---------- GIVEN DATA ----------
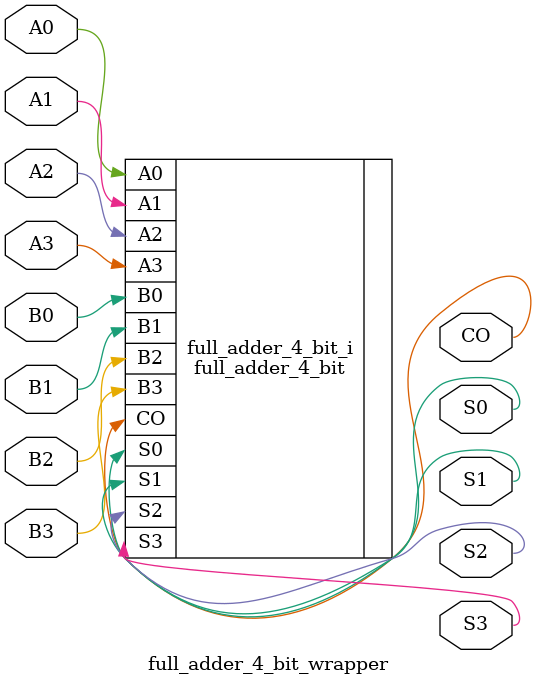
<source format=v>
`timescale 1 ps / 1 ps

module full_adder_4_bit_wrapper
   (A0,
    A1,
    A2,
    A3,
    B0,
    B1,
    B2,
    B3,
    CO,
    S0,
    S1,
    S2,
    S3);
  input A0;
  input A1;
  input A2;
  input A3;
  input B0;
  input B1;
  input B2;
  input B3;
  output CO;
  output S0;
  output S1;
  output S2;
  output S3;

  wire A0;
  wire A1;
  wire A2;
  wire A3;
  wire B0;
  wire B1;
  wire B2;
  wire B3;
  wire CO;
  wire S0;
  wire S1;
  wire S2;
  wire S3;

  full_adder_4_bit full_adder_4_bit_i
       (.A0(A0),
        .A1(A1),
        .A2(A2),
        .A3(A3),
        .B0(B0),
        .B1(B1),
        .B2(B2),
        .B3(B3),
        .CO(CO),
        .S0(S0),
        .S1(S1),
        .S2(S2),
        .S3(S3));
endmodule

</source>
----------
Should a record include a picture, omit it from your copy and return the rest unchanged.

> EXERCISE OUTPUT
<source format=v>
`timescale 1 ps / 1 ps

module full_adder_4_bit_wrapper
   (A0,
    A1,
    A2,
    A3,
    B0,
    B1,
    B2,
    B3,
    CO,
    S0,
    S1,
    S2,
    S3);
  input A0;
  input A1;
  input A2;
  input A3;
  input B0;
  input B1;
  input B2;
  input B3;
  output CO;
  output S0;
  output S1;
  output S2;
  output S3;

  wire A0;
  wire A1;
  wire A2;
  wire A3;
  wire B0;
  wire B1;
  wire B2;
  wire B3;
  wire CO;
  wire S0;
  wire S1;
  wire S2;
  wire S3;

  full_adder_4_bit full_adder_4_bit_i
       (.A0(A0),
        .A1(A1),
        .A2(A2),
        .A3(A3),
        .B0(B0),
        .B1(B1),
        .B2(B2),
        .B3(B3),
        .CO(CO),
        .S0(S0),
        .S1(S1),
        .S2(S2),
        .S3(S3));
endmodule

</source>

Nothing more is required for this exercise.